Citizen science helps predict spread of sudden oak death

May 01, 2015
two volunteers collect samples

Two volunteers collect samples in the East Bay during the 2014 SOD Blitz. (Photo by Douglas Schmidt, UC Berkeley)

BERKELEY — Efforts to predict the emergence and spread of sudden oak death, an infectious tree-killing disease, have gotten a big boost from the work of grassroots volunteers.

A joint study reveals the power of citizen science in SOD Blitz, a survey project in which volunteers are trained to identify symptoms of sudden oak death. Led by Matteo Garbelotto at UC Berkeley and Ross Meentemeyer at North Carolina State University, the study was published today (Friday, May 1) in the journal Frontiers in Ecology and the Environment.

Sudden oak death is a fungus-like disease that has felled hundreds of thousands of trees in California. Crowdsourcing the survey and sampling work allowed researchers to gather information that would otherwise be too impractical and cost-prohibitive to obtain. Researchers then used the data to create a model that predicts the presence of the sudden oak death pathogen, Phytophthora ramorum, based upon such variables as rainfall and density of host trees.

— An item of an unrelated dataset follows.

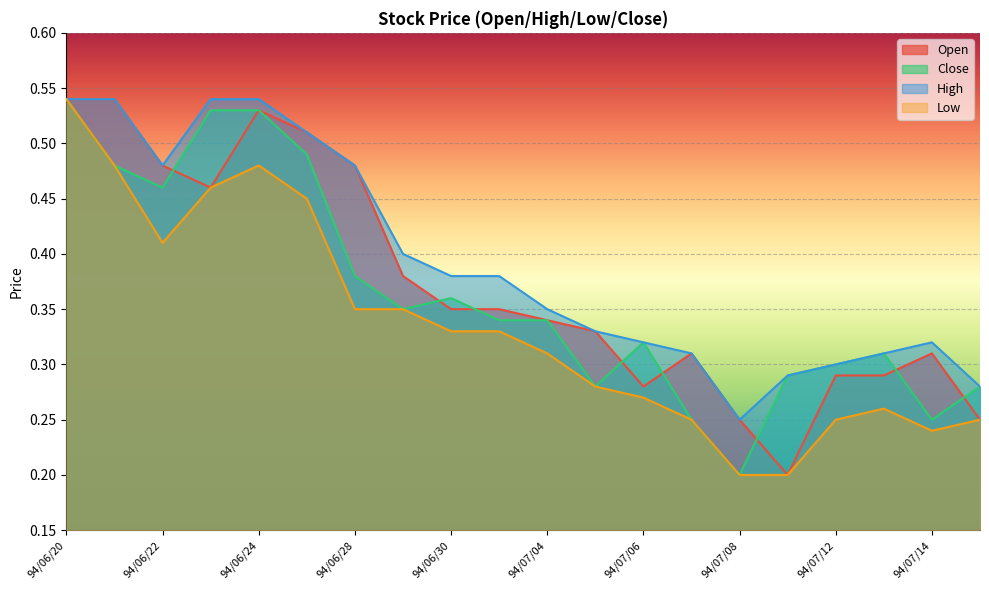

What is the sum of all High values?

7.9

Study authors compared the model based upon crowdsourced data gathered from the 2008-2013 blitzes with models using “pre-Blitz” research observations collected from 2000 to 2007. They found the SOD Blitz model to be more powerful, correctly predicting the presence of the pathogen 74 percent of the time, compared with models based on other sources of data.

This laminated card is given to SOD Blitz volunteers as part of a package with collection materials.

This laminated card is given to SOD Blitz volunteers as part of a package with collection materials. The card helps citizen scientists correctly identify signs of SOD infection.

“This paper shows that volunteers are as proficient as professionals in collecting data after they get some initial training,” said study principal investigator Garbelotto, an adjunct professor and cooperative extension specialist at UC Berkeley’s Department of Environmental Science, Policy and Management. “The data we got from SOD Blitz resulted in the formulation of the best predictive model yet about the spread of sudden oak death in California. Additionally, we were able to identify new infestations and identify trees that needed to be removed. In one case, in Atherton, tree removal resulted in the only successful eradication of the pathogen in North America.”

The SOD Blitz model also revealed novel findings about the spread of the disease, finding that average population density and average maximum temperature were negatively correlated with the presence of the sudden oak death pathogen.

“The population density finding is important because of the debate about the role of humans in spreading sudden oak death disease,” said Garbelotto. “From this work we can say that humans are not currently spreading the disease, and that the pathogen is doing well spreading on its own.”